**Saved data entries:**
--------------------------------------------------

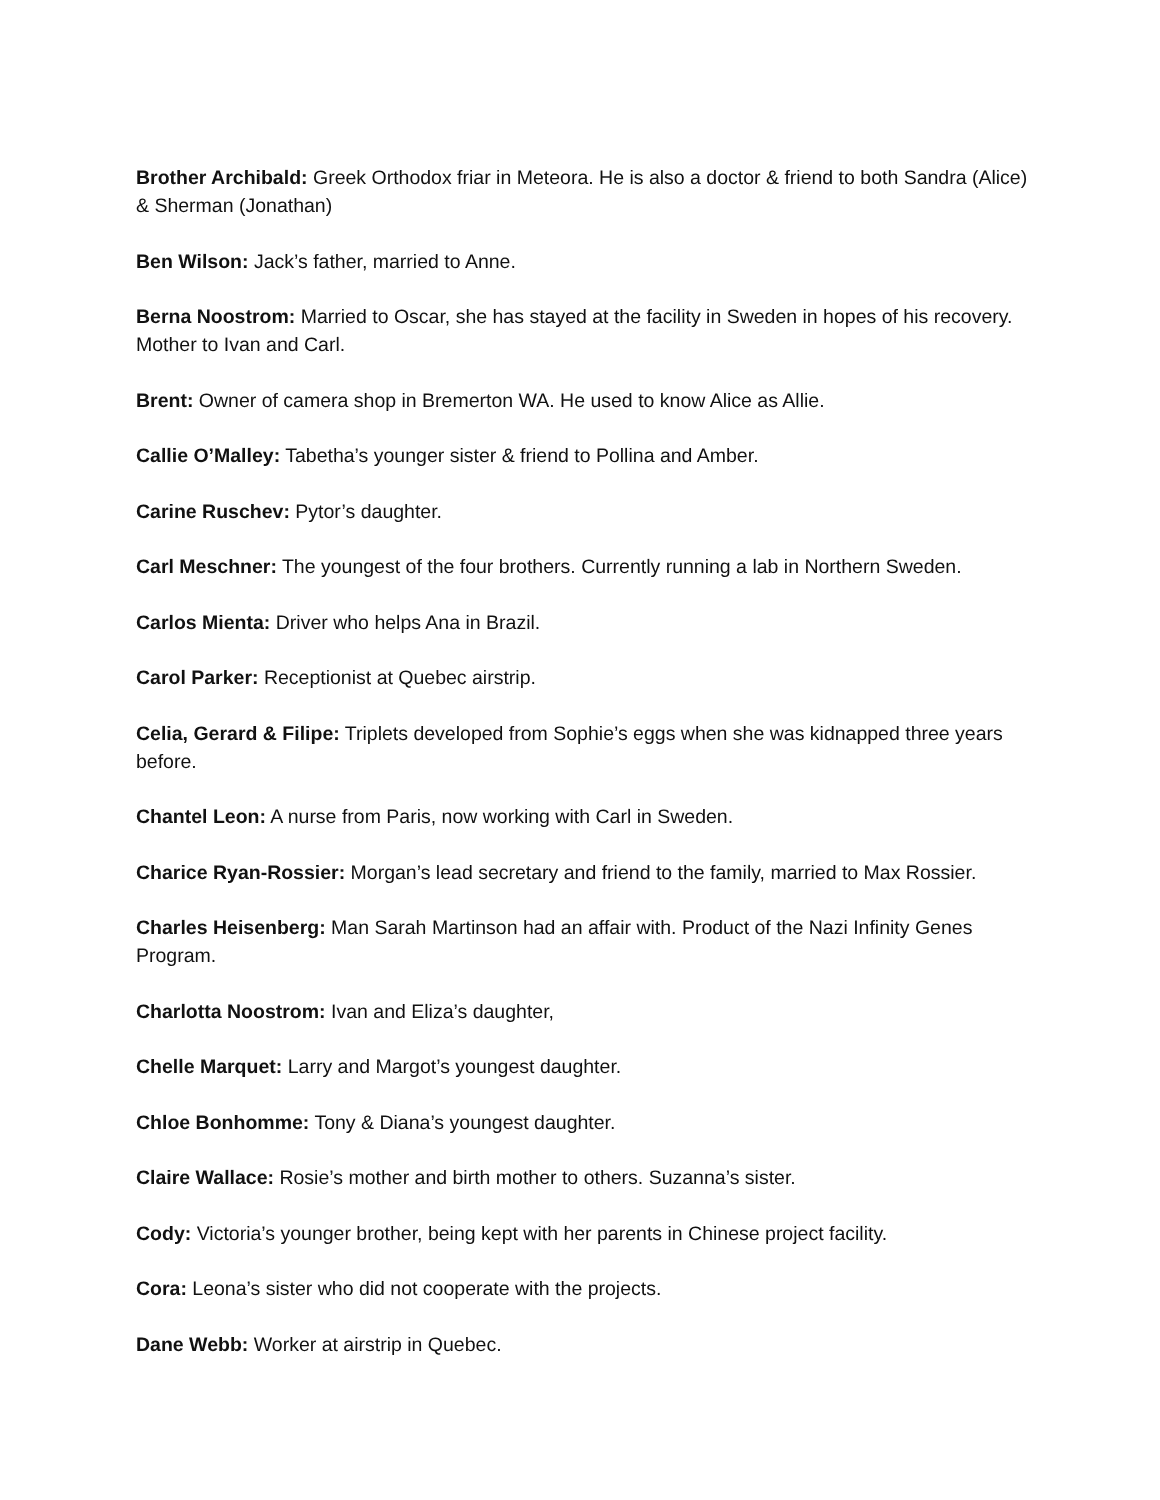Brother Archibald: Greek Orthodox friar in Meteora. He is also a doctor & friend to both Sandra (Alice) & Sherman (Jonathan)
Ben Wilson: Jack’s father, married to Anne.
Berna Noostrom: Married to Oscar, she has stayed at the facility in Sweden in hopes of his recovery. Mother to Ivan and Carl.
Brent: Owner of camera shop in Bremerton WA. He used to know Alice as Allie.
Callie O’Malley: Tabetha’s younger sister & friend to Pollina and Amber.
Carine Ruschev: Pytor’s daughter.
Carl Meschner: The youngest of the four brothers. Currently running a lab in Northern Sweden.
Carlos Mienta: Driver who helps Ana in Brazil.
Carol Parker: Receptionist at Quebec airstrip.
Celia, Gerard & Filipe: Triplets developed from Sophie’s eggs when she was kidnapped three years before.
Chantel Leon: A nurse from Paris, now working with Carl in Sweden.
Charice Ryan-Rossier: Morgan’s lead secretary and friend to the family, married to Max Rossier.
Charles Heisenberg: Man Sarah Martinson had an affair with. Product of the Nazi Infinity Genes Program.
Charlotta Noostrom: Ivan and Eliza’s daughter,
Chelle Marquet: Larry and Margot’s youngest daughter.
Chloe Bonhomme: Tony & Diana’s youngest daughter.
Claire Wallace: Rosie’s mother and birth mother to others. Suzanna’s sister.
Cody: Victoria’s younger brother, being kept with her parents in Chinese project facility.
Cora: Leona’s sister who did not cooperate with the projects.
Dane Webb: Worker at airstrip in Quebec.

--------------------------------------------------

**Exercise:**
Which lines run from the one containing "Charice Ryan-Rossier: Morgan’s" to the end of the entries above? Print them exactly, both ends included, and nothing else.

**Output for this task:**
Charice Ryan-Rossier: Morgan’s lead secretary and friend to the family, married to Max Rossier.
Charles Heisenberg: Man Sarah Martinson had an affair with. Product of the Nazi Infinity Genes Program.
Charlotta Noostrom: Ivan and Eliza’s daughter,
Chelle Marquet: Larry and Margot’s youngest daughter.
Chloe Bonhomme: Tony & Diana’s youngest daughter.
Claire Wallace: Rosie’s mother and birth mother to others. Suzanna’s sister.
Cody: Victoria’s younger brother, being kept with her parents in Chinese project facility.
Cora: Leona’s sister who did not cooperate with the projects.
Dane Webb: Worker at airstrip in Quebec.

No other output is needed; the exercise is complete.